» **Task**
Go through the material and copy every line in which "PEBBLEdbuf" appears.

» **Task material**
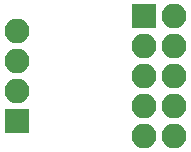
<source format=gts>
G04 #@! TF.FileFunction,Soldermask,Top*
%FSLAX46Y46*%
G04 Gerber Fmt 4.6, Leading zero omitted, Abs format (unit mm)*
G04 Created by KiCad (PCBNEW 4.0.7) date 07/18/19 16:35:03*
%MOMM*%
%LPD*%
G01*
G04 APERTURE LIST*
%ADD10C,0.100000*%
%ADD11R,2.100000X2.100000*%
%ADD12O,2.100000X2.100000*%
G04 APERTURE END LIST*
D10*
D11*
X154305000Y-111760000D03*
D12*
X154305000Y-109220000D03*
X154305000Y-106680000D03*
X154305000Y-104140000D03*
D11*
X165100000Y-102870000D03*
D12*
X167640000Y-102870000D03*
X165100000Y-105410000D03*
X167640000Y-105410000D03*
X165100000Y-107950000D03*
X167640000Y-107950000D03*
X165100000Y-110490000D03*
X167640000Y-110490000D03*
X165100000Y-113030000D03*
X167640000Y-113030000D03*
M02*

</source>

* * *

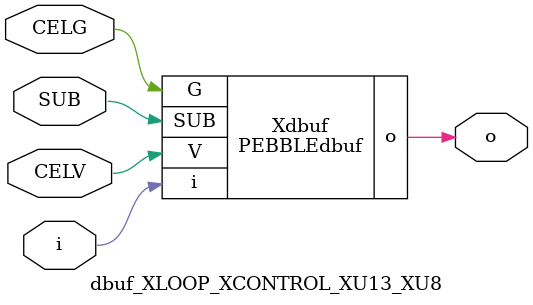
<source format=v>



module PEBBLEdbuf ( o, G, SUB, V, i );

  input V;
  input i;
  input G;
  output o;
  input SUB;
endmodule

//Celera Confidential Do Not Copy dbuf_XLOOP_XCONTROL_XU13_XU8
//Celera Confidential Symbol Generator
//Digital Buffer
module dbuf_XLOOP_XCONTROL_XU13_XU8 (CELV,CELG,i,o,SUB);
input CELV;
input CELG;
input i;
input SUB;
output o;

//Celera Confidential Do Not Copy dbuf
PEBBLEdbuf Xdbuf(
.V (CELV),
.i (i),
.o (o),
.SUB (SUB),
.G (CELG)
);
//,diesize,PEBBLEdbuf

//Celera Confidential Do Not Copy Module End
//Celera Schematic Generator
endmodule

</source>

» **Task solution**
module PEBBLEdbuf ( o, G, SUB, V, i );
PEBBLEdbuf Xdbuf(
//,diesize,PEBBLEdbuf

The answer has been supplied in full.